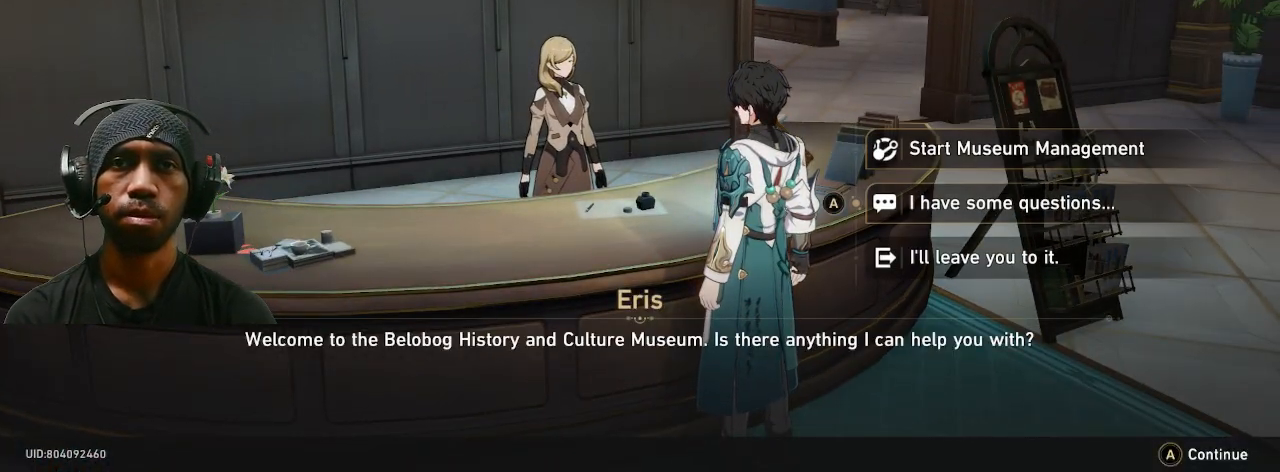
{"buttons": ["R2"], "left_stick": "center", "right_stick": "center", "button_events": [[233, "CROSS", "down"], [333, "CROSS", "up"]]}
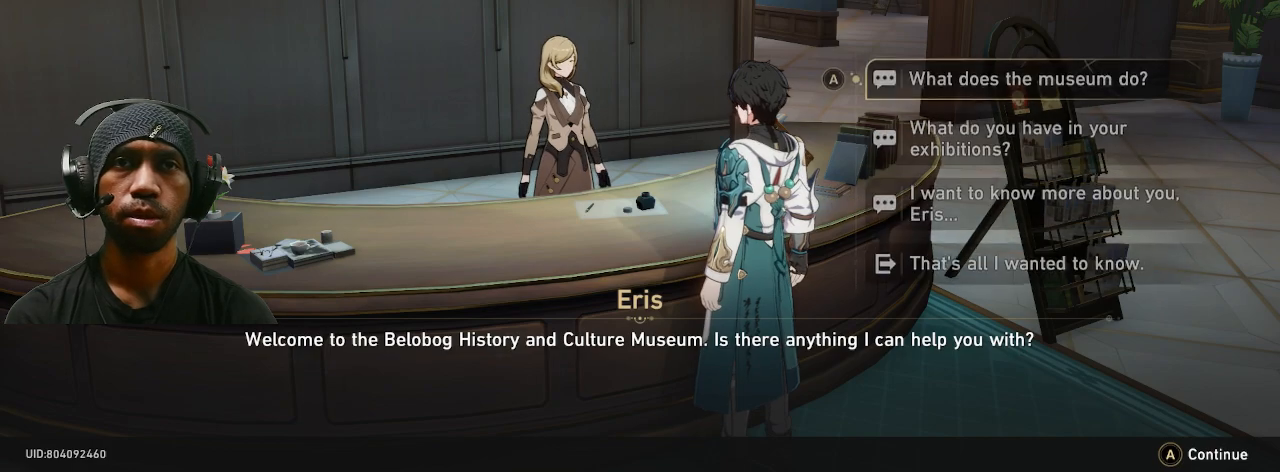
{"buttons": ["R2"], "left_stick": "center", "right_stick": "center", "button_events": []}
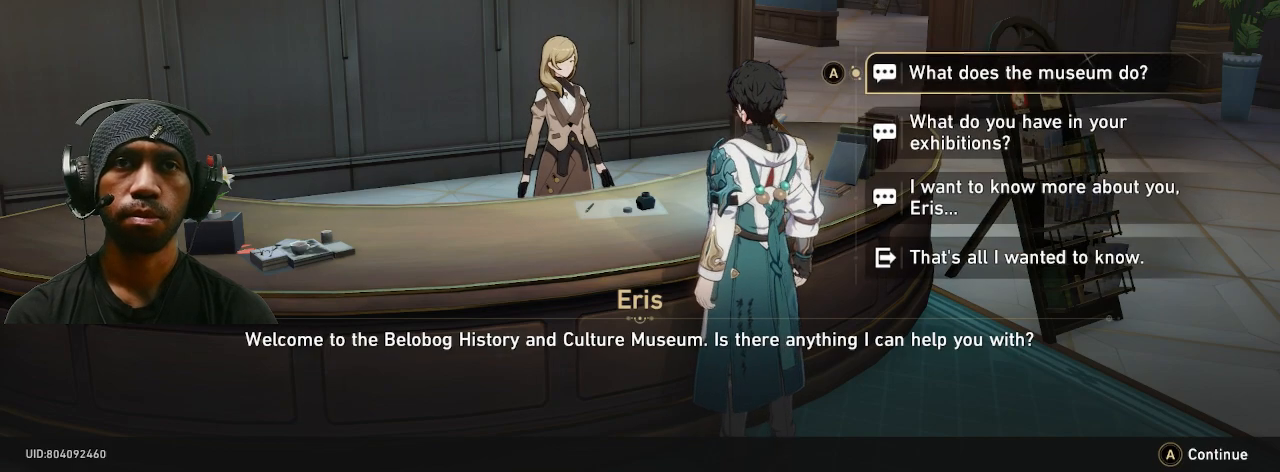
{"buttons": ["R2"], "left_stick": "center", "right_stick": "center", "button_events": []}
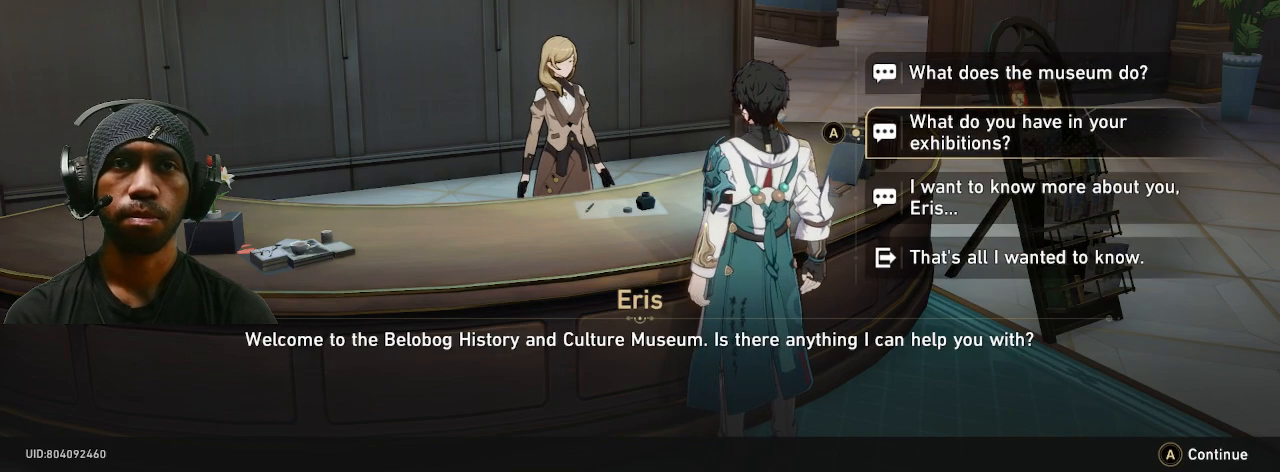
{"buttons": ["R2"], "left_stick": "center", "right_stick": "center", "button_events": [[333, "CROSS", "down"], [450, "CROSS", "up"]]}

● ● ● ●

- ASSIGNMENT
Every line in the listing above that mentions "CROSS" should be returned.

- ANSWER FOR THE TASK
{"buttons": ["R2"], "left_stick": "center", "right_stick": "center", "button_events": [[233, "CROSS", "down"], [333, "CROSS", "up"]]}
{"buttons": ["R2"], "left_stick": "center", "right_stick": "center", "button_events": [[333, "CROSS", "down"], [450, "CROSS", "up"]]}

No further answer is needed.